Spectroscopic investigations, DFT calculations, molecular docking and MD simulations of 3-[(4-Carboxyphenyl) carbamoyl]-4-hydroxy-2-oxo-1, 2-dihydroxy quinoline-6-carboxylic acid

In this article, the synthesis, experimental vibrational spectroscopic analysis (FT-IR and FT-Raman) and theoretical calculations of Quiniline derivative 3-[(4-Carboxyphenyl) carbamoyl]-4-hydroxy-2-oxo-1, 2dihydroxy quinoline-6-carboxylic acid (CPCHODQ6C) were studied. The investigation of the IR and Raman spectra of the molecule under study, supported by DFT calculations, has afforded the opportunity to characterize explicitly the main vibrational bands for the title molecule, which is primarily used as antimalaria compound. Computational calculations were done using B3LYP/6-31G(d) basis set. Vibrational assignments of wavenumbers were performed on the basis of potential energy distribution. The downshift from the DFT value and the splitting of N-H stretching mode indicates the weakening of the N-H bond. Donor acceptor interactions were evaluated using NBO analysis. The change in polarizability values with halogen substitutions were calculated. The variations of HOMO-LUMO energy values and chemical descriptors with halogen substitutions were investigated.
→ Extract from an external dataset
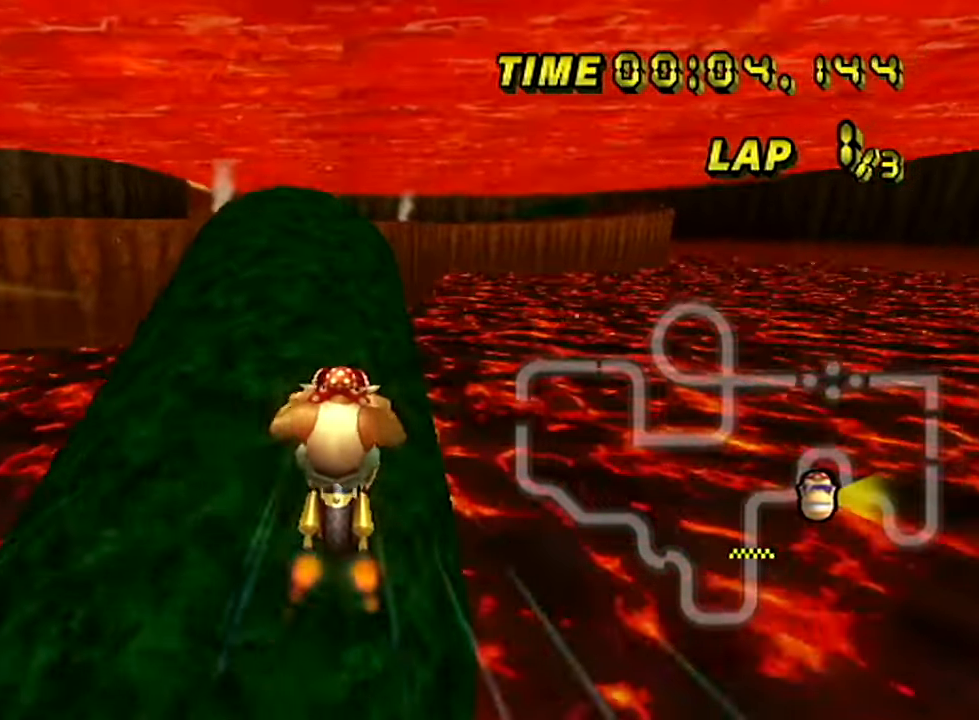
{"buttons": ["A", "R1"], "left_stick": "left", "events": [[217, "left_stick", "left"]]}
To foresee the important reactive sites of the title compound, we combined DFT calculations and molecular dynamics (MD) and visualized the ALIE and Fukui functions. Sensitive nature of the compound towards autoxidation and degradation in the presence of water was investigated by the calculation of BDE and RDF. By molecular docking study the compound forms a stable complex with ubiquinol-cytochrome-c reductase inhibitor.(c) 2022 Elsevier B.V. All rights reserved.

Automated summary

This article investigates the synthesis, experimental vibrational spectroscopic analysis, and theoretical calculations of a Quiniline derivative, CPCHODQ6C. The study provides a detailed characterization of the molecule's vibrational bands and explores its potential as an antimalarial compound. Computational calculations and molecular dynamics simulations are used to analyze the compound's reactivity and sensitivity. The results highlight the compound's potential reactive sites and its tendency to undergo autoxidation and degradation in the presence of water.